# No Escape



## MidnightSun (Feb 10, 2009)

Just wondering if anyone else had picked up this gem on page 173:

_'No Escape
If a Template weapon hits a building's Fire Point or an Open-Topped vehicle and there is a unit embarked inside that building or vehicle, then in addition to any other effects that unit suffers D6 hits, resolved at the Strength and AP of the weapon. These hits are Randomly Allocated.'_

I think it's a pretty important thang. Nice that you can poke a couple of Heavy Flamers or a Baleflamer at a Ghost Ark and roast the Warriors without having to get through AV13 and 4 Hull Points.


----------



## neferhet (Oct 24, 2012)

noticed that. since i regularly play vs orks...i'm just grinning in an evil fashion...


----------



## Partybear (Dec 16, 2010)

Does this work on non open topped vehicles if you hit the fire point?


----------



## MidnightSun (Feb 10, 2009)

No, it only works on Open-Topped, so it only really affects Orks, Dark Eldar and Necrons, but it does affect them quite a bit. Necrons in particular, as the number of mid/high strength flamers with AP4 or less that people bring has increased over the past edition, I think. No longer can they sit in a Ghost Ark and laugh at people firing off a silly amount of Gauss shots while presenting an AV13 4HP chassis at people.


----------



## Partybear (Dec 16, 2010)

Aww I liked the idea of turning a rhino into an oven! Its still a great rule and makes flamers even better this edition!


----------



## DeathGlam (Apr 17, 2014)

A lot of smiles around our gaming club about this, since our Ork player is currently unbeaten.


----------



## morfangdakka (Dec 31, 2006)

I think this is more worrisome to necrons and dark eldar. As an ork player is use to trucks and battlewagons exploding in turn one so I don't think it will be a big change for ork players.


----------



## MidnightSun (Feb 10, 2009)

A friend pointed out to me that it makes D-Scythes a lot better, which I agree with.

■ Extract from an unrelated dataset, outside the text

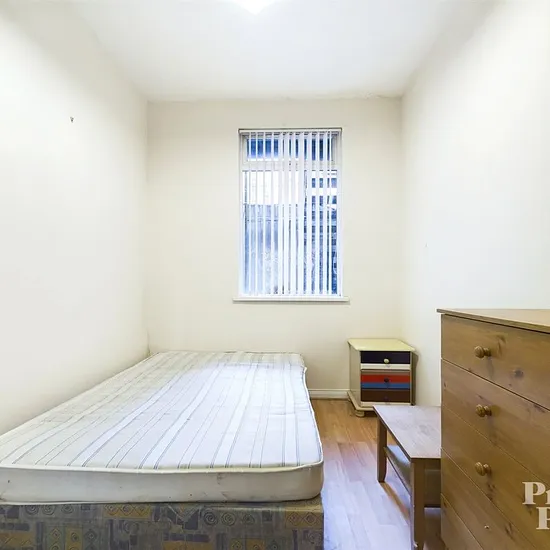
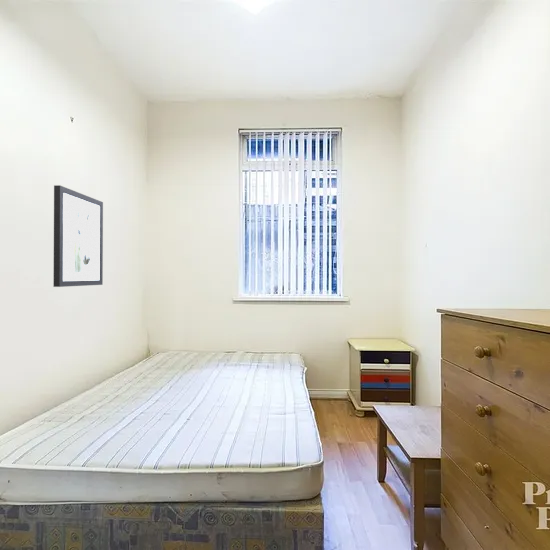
+ wall art [52,184,104,288]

Yes - Ork vehicles are usually gone by the time you'd get into range to flame them, and Dark Eldar vehicles will probably die from anything stronger than a Flamer (although even a Flamer will do a lot of damage to the embarked unit unless it's Incubi or Grotesques), so it's only really Necrons affected.


----------



## venomlust (Feb 9, 2010)

The Decimator is going to kick extra ass now. The "Smash" rule on the Decimator's Siege Claw has a rule that you inflict D6 hits per heavy flamer (can have 2) to an occupied transport if you deal a pen. Can effectively incinerate all the occupants of a transport before they can get out, and without fully destroying the transport itself. S8 AP2, not a bad chance at getting that pen.

Open-topped OR a fire point. Cool. Can roast marines and guardsmen inside of their transports. Not a Land Raider, but that is a pretty secure vehicle without fire points.

*edit* 

Ooops, I guess fire points only on the buildings. Oh well. Not as good, but still good against the armies mentioned above.


----------



## falcoso (Apr 7, 2012)

MidnightSun said:


> No longer can they sit in a Ghost Ark and laugh at people firing off a silly amount of Gauss shots while presenting an AV13 4HP chassis at people.


Aww I'm going to have to hid behind it then  to be fair vehicles got tougher so I guess this brings things back down again, but most open-top vehicles are fairly weak apart from the ghost ark, but then if you kill any guys inside you can get them back anyway. D6 hits isn't *that* much may cause problems from heavy flamers but I haven't seen many of those except on dreadnoughts, and if youa re in flamer range with an infatry unit then I ask how you survived 30 gauss shots..... But yes I can't hide from baleflamers anymore  .... but then they are hull mounted so yay!!!!!


----------



## MidnightSun (Feb 10, 2009)

Yeah, it's a fair cop - destroying Ghost Arks is going to be the devil's job now, so being able to hurt the dudes inside with a niche gun that your opponent may or may not have is pretty forgivable.

Gonna have to try me some Interceptors with Incinerators, I've always wanted to :victory:


----------



## DeathGlam (Apr 17, 2014)

My gaming group must be way too casual or not bringing enough anti-vehicle guns, as we do struggle when our regular Ork player brings Evil Sunz as the core force, from his major Ork army.

So this change is a plus for us at least.


----------